+++ PASSAGE FOR REVIEW

# another wb turkey call test day 3



## davduckman2010 (Apr 23, 2014)

well my other son went to MY honey hole today. he sat in the exact same spot as his brother did it took him twice as long to get this one 20 minutes. a hen came screaming out of the woods ready to fight the decoy with 2 young gobblers in tow. he never knew what hit him nighty nite.20 lbs 5 inch beard that's it im going Friday morning , screw work I cant take it no more. this was a spalted maple duck wood pot call from mi yingling I got last year. I will be using another of the many pot calls tomorrow that I got here on wood barter. we will be your official field testers  so far fellas yall batting 1000 . I think he got this because of the wood barter hat

Reactions: Like 5 | Way Cool 2


----------



## manbuckwal (Apr 23, 2014)

Whomever gets the smallest bird does the cooking  ?

Reactions: Agree 2 | Funny 1


----------



## woodtickgreg (Apr 23, 2014)

++++++
+++ DATA PROVIDED

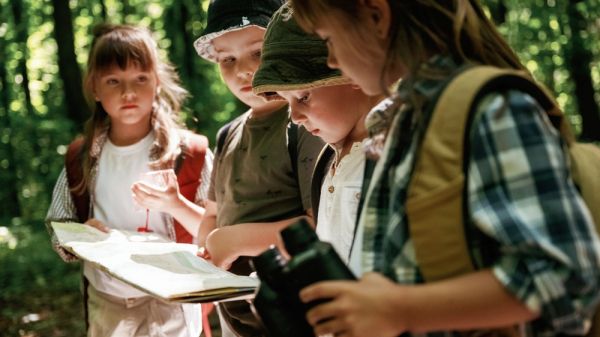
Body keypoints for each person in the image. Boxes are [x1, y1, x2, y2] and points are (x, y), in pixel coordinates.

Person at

++++++

WORK INSTRUCTION »
Answer these about the turkey call thread, one line each:
(a) How long did it take the son to get his bird?
(b) What wood was the pot call used that day made from?
(c) In manbuckwal's reply, who does the cooking?

ANSWER BOX »
(a) 20 minutes.
(b) Spalted maple.
(c) Whoever gets the smallest bird.